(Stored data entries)

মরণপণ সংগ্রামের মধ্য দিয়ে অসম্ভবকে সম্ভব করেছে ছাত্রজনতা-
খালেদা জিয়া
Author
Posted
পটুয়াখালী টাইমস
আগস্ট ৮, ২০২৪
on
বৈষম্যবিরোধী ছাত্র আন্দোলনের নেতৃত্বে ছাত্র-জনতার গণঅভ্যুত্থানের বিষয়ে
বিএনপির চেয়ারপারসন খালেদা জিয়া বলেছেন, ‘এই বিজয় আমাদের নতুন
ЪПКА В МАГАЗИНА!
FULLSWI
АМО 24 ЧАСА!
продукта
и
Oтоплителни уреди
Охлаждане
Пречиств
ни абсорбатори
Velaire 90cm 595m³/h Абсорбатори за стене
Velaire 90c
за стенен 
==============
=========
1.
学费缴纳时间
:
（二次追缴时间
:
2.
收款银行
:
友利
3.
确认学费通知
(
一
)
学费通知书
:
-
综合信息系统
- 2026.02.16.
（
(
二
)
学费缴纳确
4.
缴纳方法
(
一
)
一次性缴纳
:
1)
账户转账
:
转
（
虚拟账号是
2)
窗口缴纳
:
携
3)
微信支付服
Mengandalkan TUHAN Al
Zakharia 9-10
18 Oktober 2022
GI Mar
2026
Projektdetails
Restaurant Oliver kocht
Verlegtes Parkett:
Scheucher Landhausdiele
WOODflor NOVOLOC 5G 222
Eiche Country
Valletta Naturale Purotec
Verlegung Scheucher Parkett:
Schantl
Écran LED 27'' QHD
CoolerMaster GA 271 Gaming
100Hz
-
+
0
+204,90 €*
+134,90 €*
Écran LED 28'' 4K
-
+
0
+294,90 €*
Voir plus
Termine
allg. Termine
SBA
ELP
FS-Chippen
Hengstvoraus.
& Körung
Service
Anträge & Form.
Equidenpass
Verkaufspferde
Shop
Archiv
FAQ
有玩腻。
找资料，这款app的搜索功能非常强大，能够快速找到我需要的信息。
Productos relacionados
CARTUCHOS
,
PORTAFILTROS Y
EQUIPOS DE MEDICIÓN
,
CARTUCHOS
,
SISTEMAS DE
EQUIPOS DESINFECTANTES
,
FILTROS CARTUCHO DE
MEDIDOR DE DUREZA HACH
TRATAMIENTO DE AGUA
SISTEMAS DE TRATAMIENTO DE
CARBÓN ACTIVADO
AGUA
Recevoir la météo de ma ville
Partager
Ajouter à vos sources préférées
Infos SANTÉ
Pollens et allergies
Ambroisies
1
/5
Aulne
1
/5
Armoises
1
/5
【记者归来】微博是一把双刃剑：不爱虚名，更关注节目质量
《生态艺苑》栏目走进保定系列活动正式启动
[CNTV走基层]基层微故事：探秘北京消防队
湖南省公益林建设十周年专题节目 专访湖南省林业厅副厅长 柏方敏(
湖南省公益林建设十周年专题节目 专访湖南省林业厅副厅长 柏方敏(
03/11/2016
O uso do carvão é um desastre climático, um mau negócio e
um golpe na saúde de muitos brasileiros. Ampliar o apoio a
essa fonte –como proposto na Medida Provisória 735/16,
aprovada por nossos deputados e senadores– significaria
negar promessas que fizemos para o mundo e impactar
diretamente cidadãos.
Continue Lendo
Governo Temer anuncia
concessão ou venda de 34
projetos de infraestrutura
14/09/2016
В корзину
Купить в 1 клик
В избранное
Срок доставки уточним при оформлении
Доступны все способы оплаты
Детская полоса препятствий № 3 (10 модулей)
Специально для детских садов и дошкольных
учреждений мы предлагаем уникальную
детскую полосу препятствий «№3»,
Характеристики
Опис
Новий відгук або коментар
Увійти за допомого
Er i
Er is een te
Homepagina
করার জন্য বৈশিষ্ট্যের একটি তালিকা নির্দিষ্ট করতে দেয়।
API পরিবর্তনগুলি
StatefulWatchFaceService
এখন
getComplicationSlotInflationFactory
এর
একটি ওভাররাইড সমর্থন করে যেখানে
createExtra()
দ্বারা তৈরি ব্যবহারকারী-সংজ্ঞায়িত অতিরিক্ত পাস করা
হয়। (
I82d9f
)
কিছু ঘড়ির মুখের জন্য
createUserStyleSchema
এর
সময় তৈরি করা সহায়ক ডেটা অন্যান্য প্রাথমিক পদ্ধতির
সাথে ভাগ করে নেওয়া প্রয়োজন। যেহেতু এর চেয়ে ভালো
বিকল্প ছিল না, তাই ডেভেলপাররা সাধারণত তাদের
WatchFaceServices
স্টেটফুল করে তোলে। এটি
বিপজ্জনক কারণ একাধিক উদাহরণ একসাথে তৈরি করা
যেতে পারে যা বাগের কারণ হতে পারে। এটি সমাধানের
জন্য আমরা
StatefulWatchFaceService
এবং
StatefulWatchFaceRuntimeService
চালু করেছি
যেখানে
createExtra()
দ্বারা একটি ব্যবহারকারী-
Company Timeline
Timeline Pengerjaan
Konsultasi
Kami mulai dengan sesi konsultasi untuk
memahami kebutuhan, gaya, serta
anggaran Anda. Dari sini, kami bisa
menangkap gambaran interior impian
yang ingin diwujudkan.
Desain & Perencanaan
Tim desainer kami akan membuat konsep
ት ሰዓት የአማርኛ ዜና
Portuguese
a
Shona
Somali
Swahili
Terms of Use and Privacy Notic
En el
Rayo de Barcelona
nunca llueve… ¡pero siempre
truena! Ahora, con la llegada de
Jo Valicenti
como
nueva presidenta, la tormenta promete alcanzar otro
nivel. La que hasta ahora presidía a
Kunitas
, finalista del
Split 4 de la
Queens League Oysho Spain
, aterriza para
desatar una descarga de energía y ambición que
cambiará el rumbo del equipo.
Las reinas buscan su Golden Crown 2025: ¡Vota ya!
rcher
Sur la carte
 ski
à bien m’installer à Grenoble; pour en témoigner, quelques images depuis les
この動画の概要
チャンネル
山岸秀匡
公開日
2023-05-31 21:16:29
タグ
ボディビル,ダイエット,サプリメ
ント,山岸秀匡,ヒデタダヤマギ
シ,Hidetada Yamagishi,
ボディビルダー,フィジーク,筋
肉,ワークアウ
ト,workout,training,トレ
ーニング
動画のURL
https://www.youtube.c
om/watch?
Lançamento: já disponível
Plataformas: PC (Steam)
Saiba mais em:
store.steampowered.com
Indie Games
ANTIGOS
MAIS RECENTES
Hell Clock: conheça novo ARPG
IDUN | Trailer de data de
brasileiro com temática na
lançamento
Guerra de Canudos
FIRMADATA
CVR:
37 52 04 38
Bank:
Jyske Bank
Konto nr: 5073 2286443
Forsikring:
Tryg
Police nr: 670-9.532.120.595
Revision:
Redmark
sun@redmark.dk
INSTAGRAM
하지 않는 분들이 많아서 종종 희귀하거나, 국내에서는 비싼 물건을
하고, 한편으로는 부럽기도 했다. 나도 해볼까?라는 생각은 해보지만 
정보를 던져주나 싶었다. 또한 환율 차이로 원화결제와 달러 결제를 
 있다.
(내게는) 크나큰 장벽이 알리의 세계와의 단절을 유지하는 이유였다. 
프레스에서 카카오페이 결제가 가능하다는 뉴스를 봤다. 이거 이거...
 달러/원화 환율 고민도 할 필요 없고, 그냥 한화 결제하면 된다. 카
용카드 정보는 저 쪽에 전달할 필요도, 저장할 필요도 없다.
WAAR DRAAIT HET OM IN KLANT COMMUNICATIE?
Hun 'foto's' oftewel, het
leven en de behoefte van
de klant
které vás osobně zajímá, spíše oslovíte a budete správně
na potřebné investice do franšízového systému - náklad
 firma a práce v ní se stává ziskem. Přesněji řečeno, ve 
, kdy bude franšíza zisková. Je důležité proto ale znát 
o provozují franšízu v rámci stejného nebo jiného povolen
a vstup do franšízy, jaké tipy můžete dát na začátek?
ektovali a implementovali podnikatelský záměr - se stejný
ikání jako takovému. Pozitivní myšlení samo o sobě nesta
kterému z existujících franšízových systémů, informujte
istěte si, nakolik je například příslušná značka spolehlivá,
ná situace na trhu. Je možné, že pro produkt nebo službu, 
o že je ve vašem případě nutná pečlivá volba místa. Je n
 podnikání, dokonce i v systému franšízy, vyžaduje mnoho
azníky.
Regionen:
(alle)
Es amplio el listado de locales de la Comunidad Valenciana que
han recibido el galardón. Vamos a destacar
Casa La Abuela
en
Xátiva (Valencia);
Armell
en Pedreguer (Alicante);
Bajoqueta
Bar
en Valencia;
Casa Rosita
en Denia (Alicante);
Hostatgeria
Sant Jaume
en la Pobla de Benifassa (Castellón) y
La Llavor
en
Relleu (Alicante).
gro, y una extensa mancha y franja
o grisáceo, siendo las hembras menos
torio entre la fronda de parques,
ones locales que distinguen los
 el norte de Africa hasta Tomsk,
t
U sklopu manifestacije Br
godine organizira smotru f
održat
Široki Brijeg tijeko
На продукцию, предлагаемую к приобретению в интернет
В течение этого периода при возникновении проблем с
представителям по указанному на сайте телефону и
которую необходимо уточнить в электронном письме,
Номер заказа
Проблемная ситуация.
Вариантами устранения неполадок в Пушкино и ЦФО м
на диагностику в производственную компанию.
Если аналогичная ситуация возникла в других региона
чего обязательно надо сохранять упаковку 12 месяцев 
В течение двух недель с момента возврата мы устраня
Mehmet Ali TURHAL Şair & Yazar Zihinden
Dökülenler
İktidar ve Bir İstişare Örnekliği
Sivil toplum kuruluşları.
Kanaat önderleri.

TRY IT: Copy out the lines above exactly, beginning at the one that contains "WOODflor NOVOLOC 5G 222" and ending at the one that contains "essa fonte –como".

WRITTEN REPLY:
WOODflor NOVOLOC 5G 222
Eiche Country
Valletta Naturale Purotec
Verlegung Scheucher Parkett:
Schantl
Écran LED 27'' QHD
CoolerMaster GA 271 Gaming
100Hz
-
+
0
+204,90 €*
+134,90 €*
Écran LED 28'' 4K
-
+
0
+294,90 €*
Voir plus
Termine
allg. Termine
SBA
ELP
FS-Chippen
Hengstvoraus.
& Körung
Service
Anträge & Form.
Equidenpass
Verkaufspferde
Shop
Archiv
FAQ
有玩腻。
找资料，这款app的搜索功能非常强大，能够快速找到我需要的信息。
Productos relacionados
CARTUCHOS
,
PORTAFILTROS Y
EQUIPOS DE MEDICIÓN
,
CARTUCHOS
,
SISTEMAS DE
EQUIPOS DESINFECTANTES
,
FILTROS CARTUCHO DE
MEDIDOR DE DUREZA HACH
TRATAMIENTO DE AGUA
SISTEMAS DE TRATAMIENTO DE
CARBÓN ACTIVADO
AGUA
Recevoir la météo de ma ville
Partager
Ajouter à vos sources préférées
Infos SANTÉ
Pollens et allergies
Ambroisies
1
/5
Aulne
1
/5
Armoises
1
/5
【记者归来】微博是一把双刃剑：不爱虚名，更关注节目质量
《生态艺苑》栏目走进保定系列活动正式启动
[CNTV走基层]基层微故事：探秘北京消防队
湖南省公益林建设十周年专题节目 专访湖南省林业厅副厅长 柏方敏(
湖南省公益林建设十周年专题节目 专访湖南省林业厅副厅长 柏方敏(
03/11/2016
O uso do carvão é um desastre climático, um mau negócio e
um golpe na saúde de muitos brasileiros. Ampliar o apoio a
essa fonte –como proposto na Medida Provisória 735/16,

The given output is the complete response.